Netherlands

Corporate - Corporate residence

Last reviewed - 19 December 2019

In the Netherlands, corporate residence is determined by each corporation’s facts and circumstances. Management and control are important factors in this respect. Companies incorporated under Dutch law are deemed to be residents of the Netherlands (although not with respect to certain provisions, such as the participation exemption and fiscal unity).

Anti-abuse provisions

The Dutch Corporate Income Tax Act and Dividend Withholding Tax Act contain several anti-abuse provisions that aim to counter artificial arrangements. In these cases the taxpayer can prove that the arrangement is not artificial if it meets certain relevant substance requirements. Before 2020, these substance requirements served as “safe harbour rules”. Yet, following the ECJ’s Danish Beneficial Ownership cases (refer to “Significant developments”) as from 1 January 2020, these substance requirements no longer serve as safe harbour rules. The relevant substance requirements now serve as an indication that the arrangement is not artificial, leaving room for other facts and circumstances to play a role in determining whether or not there is abuse. There are similar regulations in the Conditional Source Taxation Act which is to be introduced per 2021.

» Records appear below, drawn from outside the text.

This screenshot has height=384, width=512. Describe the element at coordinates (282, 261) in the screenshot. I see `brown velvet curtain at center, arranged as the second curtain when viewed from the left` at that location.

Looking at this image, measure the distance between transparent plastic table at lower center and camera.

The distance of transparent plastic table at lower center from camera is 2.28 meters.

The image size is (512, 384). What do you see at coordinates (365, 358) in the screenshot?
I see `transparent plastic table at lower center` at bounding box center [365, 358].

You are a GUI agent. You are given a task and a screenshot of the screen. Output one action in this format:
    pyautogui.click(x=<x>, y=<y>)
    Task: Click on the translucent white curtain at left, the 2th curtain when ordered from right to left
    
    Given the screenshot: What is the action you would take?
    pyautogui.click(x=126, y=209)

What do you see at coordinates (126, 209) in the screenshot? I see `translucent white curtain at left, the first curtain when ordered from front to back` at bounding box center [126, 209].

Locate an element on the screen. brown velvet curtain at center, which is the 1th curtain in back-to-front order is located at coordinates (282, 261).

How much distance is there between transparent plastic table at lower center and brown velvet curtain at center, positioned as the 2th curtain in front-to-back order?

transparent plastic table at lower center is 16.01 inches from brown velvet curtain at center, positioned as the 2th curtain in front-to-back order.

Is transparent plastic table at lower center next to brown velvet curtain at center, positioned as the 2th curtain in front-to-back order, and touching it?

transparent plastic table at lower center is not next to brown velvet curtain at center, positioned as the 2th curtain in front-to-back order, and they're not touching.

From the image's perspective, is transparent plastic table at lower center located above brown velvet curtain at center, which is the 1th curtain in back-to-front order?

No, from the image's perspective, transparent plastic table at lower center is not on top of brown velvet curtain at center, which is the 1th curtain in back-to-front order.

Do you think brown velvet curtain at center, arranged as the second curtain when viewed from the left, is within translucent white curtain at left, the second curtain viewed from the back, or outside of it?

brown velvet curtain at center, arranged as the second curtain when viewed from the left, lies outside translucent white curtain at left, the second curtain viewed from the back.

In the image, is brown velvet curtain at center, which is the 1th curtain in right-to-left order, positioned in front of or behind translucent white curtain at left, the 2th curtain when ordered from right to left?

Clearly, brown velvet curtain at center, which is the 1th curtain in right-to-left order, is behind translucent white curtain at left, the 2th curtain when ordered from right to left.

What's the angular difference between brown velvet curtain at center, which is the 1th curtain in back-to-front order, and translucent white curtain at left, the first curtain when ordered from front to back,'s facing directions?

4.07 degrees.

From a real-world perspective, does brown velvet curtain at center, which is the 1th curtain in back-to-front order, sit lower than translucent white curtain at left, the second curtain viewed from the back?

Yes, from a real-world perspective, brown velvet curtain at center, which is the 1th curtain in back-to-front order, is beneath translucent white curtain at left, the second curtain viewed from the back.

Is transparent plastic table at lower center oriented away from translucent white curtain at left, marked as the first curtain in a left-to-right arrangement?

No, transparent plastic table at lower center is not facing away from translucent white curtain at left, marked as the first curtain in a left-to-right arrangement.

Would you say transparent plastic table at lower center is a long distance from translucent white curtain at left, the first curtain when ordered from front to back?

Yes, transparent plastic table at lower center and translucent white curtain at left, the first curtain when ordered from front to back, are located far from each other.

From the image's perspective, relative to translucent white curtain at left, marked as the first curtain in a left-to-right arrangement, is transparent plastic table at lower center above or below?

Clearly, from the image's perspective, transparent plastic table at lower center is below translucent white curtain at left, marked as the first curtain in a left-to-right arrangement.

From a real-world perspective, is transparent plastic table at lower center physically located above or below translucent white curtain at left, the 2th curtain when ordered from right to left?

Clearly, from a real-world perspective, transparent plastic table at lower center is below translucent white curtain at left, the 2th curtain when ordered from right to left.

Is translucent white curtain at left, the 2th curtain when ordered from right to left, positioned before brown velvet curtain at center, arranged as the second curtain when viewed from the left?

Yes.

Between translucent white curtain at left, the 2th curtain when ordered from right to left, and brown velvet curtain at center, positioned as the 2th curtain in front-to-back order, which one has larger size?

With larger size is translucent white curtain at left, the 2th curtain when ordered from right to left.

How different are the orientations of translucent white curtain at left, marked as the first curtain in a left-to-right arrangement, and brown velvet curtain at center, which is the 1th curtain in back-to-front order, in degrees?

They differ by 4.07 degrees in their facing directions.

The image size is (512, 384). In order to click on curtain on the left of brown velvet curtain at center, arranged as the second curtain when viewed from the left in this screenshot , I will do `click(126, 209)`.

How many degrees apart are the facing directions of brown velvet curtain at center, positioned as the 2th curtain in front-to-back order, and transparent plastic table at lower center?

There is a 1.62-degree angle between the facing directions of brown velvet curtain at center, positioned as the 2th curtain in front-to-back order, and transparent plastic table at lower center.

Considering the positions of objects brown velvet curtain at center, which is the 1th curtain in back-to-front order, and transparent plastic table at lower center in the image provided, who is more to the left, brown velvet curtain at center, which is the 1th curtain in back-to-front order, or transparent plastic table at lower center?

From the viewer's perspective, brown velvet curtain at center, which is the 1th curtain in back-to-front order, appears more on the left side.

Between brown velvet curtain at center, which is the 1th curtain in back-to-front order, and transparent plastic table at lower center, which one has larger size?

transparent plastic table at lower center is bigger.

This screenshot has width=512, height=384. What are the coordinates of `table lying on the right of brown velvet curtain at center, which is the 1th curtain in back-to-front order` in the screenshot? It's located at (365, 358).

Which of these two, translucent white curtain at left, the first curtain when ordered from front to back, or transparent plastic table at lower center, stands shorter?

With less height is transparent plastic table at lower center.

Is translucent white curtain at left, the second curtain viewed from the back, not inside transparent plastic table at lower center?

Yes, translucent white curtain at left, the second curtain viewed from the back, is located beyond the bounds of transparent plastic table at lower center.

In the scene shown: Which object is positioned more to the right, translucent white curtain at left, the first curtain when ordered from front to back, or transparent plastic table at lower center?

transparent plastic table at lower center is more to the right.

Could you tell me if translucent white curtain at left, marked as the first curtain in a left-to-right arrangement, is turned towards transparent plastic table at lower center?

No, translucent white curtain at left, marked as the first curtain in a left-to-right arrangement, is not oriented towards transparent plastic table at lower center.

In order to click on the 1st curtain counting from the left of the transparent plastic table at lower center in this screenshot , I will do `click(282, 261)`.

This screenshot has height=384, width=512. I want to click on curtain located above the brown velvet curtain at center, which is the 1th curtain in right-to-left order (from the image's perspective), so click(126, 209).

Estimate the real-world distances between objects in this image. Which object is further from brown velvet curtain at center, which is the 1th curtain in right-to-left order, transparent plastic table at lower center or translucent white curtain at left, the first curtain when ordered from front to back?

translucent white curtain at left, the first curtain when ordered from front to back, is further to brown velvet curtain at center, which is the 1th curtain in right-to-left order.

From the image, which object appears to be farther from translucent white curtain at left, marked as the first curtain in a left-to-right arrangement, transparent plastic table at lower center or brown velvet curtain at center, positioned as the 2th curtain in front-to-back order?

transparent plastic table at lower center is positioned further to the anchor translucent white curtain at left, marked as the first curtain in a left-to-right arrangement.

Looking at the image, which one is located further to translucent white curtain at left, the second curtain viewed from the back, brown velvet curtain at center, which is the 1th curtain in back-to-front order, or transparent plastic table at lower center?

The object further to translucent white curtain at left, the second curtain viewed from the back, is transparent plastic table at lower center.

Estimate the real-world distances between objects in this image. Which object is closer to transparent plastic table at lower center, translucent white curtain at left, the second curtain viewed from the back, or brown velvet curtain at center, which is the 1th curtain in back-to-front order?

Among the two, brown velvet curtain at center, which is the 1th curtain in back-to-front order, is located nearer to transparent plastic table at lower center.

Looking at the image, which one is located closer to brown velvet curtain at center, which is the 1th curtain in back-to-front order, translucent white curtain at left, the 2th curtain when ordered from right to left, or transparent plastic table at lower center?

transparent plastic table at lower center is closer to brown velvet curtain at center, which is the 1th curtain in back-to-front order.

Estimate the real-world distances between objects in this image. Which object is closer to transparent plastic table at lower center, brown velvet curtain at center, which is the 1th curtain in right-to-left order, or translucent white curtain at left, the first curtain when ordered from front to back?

Permanent establishment (PE)

Non-resident companies that are neither incorporated nor effectively managed in the Netherlands are limited in their liability to tax in the Netherlands if they receive Dutch-source income. This could be, for instance, business income derived from a Dutch PE or permanent representative. The definition of a PE for Dutch tax purposes is largely inspired by the OECD Model Convention definition and commentary.

The concept of a PE is also of relevance for resident corporate taxpayers. The Netherlands provide international double taxation relief, amongst others, with respect to income attributable to business activities carried on through a PE abroad.

The outcomes of the OECD/G20’s BEPS project may influence the definition of a PE to be included in new or newly renegotiated Dutch tax treaties. The Netherlands has announced that the outcomes of the final report on Action 7 (‘Preventing the Artificial Avoidance of Permanent Establishment Status’) have now become part of the Netherlands’ tax treaty policy. In addition, the Netherlands has signed the Multilateral Convention to Implement Tax Treaty Related Measures to Prevent Base Erosion and Profit Shifting (Multilateral Instrument or MLI) to implement the tax treaty related outcomes of, amongst other, BEPS Action 7. With respect to the MLI provisions relating to the definition of PE, the Netherlands has made some reservations and notifications at the time of the signature. Those relate to the MLI provision on the ‘Artificial Avoidance of Permanent Establishment Status through Commissionaire Arrangements and Similar Strategies’, the MLI provision on the ‘Artificial Avoidance of Permanent Establishment Status through the Specific Activity Exemptions’, and the MLI provision on the ‘Splitting-up of Contracts’.